Hikers in Stanley Park are benefiting from the trail mapping efforts of Chelsey Pousland ’17, a recent graduate of the University’s Geography and Regional Planning Program, known as GARP. Thanks to her efforts, the trails in the park’s Frank Stanley Beveridge Wildlife Sanctuary have been accurately mapped, with signs at points of entry and trail maps placed in kiosks throughout the several miles of trails, encompassing some 100 acres of the 200-acre sanctuary property.
“Chelsey did a phenomenal job,” says Gina Delmastro, development coordinator for Stanley Park. “We have received highly positive feedback from many hikers about how informative and helpful the signs and maps have been to them.”
According to Pousland, due to the former lack of signage, hikers lost in the sanctuary often made cell phone calls to park rangers for assistance. Stanley Park officials reached out to Westfield State’s GARP program for help in 2016, and Pousland accepted an open invitation made by Professor Tim LeDoux to work on the project as a three-credit independent study. With supervision from LeDoux, Pousland promoted the project in October 2016 at the park’s annual fundraiser, Run Stanley 5K, and donations were used to help fund the trail mapping project and to repair bridges along the trails that had been damaged by storms.

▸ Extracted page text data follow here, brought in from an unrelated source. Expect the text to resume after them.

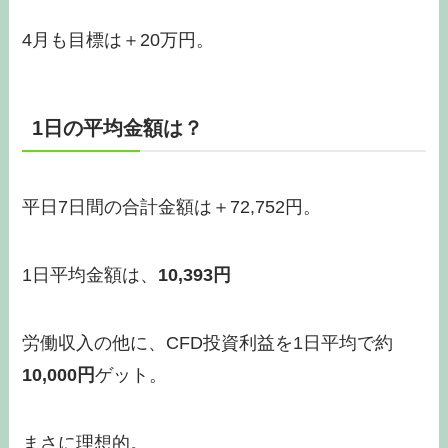
4月も目標は＋20万円。
1日の平均金額は？
平日7日間の合計金額は＋72,752円。
1日平均金額は、
10,393円
労働収入の他に、CFD投資利益を1日平均で約
10,0
00
円
ゲット。
まさに理想的。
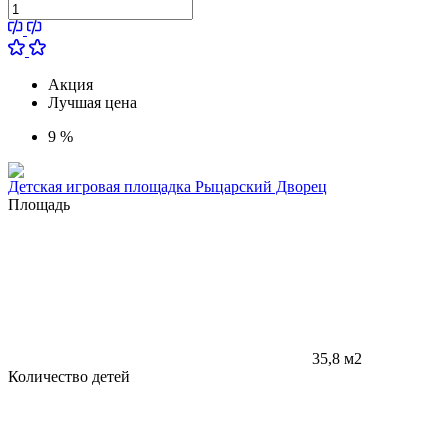
Акция
Лучшая цена
9 %
Детская игровая площадка Рыцарский Дворец
Площадь
35,8 м2
Количество детей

Using a Trimble GPS unit, Pousland collected data points as she walked each trail. She then used specialized Geographic Information Systems (GIS) software to create the map, which was made available online in the summer of 2017. Three signs displaying a map of the trails were placed on the outskirts of the trail system, two at trailheads and one at the deepest point within, and the printed trail maps were placed in kiosks, completing the first phase of a three-part project.
For the second phase, Pousland used the Trimble GPS to create a plan for the placement of 52 trail markers at each intersection throughout the sanctuary. Each marker indicates latitude and longitude and trail directions. Stanley Park hired the Appalachian Mountain Club to create the trail marker signs, which were crafted from wood last winter and are being placed this spring. Each numbered marker provides a geographic reference point, so if hikers need assistance, they can provide the trail marker number to indicate their precise location when they call Stanley Park rangers.
For the third phase, still in the planning stage, Pousland suggested creating a bar code to be added to the map, so hikers can scan it and use their smart phone in the sanctuary. “It has been a pleasure to collaborate with Westfield State and its talented students,” says Delmastro.
Pousland is proud to have contributed to an impactful local project and glad that she took advantage of another hands-on learning opportunity. “I completed three internships and landed a full-time position by the end of my college experience,” she says.
Pousland returned to Westfield in October 2017 and participated in the Run Stanley 5K, where she was able to enjoy the fruits of her labor, as the 5K route includes the border of the sanctuary trail system. Currently a transportation planning assistant at the Central Massachusetts Regional Planning Commission, she assists the transit planning staff on a variety of data collection, service planning, and other transit-related tasks that support the Worcester Regional Transit Authority. “I love my job and enjoy learning something new every day,” she says.